A ridiculous cold dread filled my stomach. I felt like the shy child I once was, just wanting to be left alone. But I nodded, and the little girls sat down. “Can I touch her?” one asked. “Only her foot,” I said. They tickled her foot. Then one began pouring cups of water over her foot and calf. When the sisters began splashing each other, I picked Lucia up and moved to another spot. They followed. They continued pouring water over her feet. Lucia wasn’t sure what to make of all this—they were a little too close, I think; there was too much activity. I felt a bit ambushed myself. Soon she held her arms out to me, I picked her up, and that was the end of our terrace adventure.
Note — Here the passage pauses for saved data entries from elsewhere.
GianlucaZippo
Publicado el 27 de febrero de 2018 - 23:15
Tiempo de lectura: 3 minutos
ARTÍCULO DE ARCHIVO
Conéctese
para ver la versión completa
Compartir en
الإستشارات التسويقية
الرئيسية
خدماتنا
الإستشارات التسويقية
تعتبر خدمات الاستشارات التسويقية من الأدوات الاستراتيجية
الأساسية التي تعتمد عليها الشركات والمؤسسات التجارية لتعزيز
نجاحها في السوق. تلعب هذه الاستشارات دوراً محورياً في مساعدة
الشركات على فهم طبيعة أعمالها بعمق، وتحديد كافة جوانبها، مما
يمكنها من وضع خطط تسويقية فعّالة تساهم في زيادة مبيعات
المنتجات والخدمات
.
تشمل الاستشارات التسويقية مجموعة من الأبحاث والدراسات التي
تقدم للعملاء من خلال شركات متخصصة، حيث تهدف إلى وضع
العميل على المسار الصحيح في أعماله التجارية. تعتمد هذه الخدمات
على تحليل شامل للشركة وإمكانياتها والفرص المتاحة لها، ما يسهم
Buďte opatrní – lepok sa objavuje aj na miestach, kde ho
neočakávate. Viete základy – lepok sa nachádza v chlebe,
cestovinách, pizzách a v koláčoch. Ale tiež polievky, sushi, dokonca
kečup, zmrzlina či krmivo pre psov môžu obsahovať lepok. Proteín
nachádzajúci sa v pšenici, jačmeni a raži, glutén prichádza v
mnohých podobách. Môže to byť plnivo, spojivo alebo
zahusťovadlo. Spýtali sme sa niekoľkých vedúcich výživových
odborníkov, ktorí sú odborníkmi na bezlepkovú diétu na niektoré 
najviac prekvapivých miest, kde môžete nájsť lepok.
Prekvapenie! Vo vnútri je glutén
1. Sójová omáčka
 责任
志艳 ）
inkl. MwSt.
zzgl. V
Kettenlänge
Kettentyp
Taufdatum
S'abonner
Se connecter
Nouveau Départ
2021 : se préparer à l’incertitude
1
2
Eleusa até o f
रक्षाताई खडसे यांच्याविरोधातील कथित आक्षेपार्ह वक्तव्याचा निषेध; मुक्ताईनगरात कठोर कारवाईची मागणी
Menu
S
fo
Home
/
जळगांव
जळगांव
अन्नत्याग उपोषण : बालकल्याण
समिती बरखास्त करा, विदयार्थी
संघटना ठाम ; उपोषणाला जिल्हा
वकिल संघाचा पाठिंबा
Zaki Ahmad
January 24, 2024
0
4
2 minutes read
I was surprised that my little outing hadn’t gone as planned, but I have to remind myself that she’s only nine months old—perhaps water-play terraces are the province of older children. And perhaps she’s going to be a child who’s happiest with just one other child around—when she’s met other babies one-on-one, she’s been fine. Or perhaps on another day, a day following a night when she didn’t wake up at three and toss and turn until five like a little insomniac, she would have splashed like the little fish she seems to be.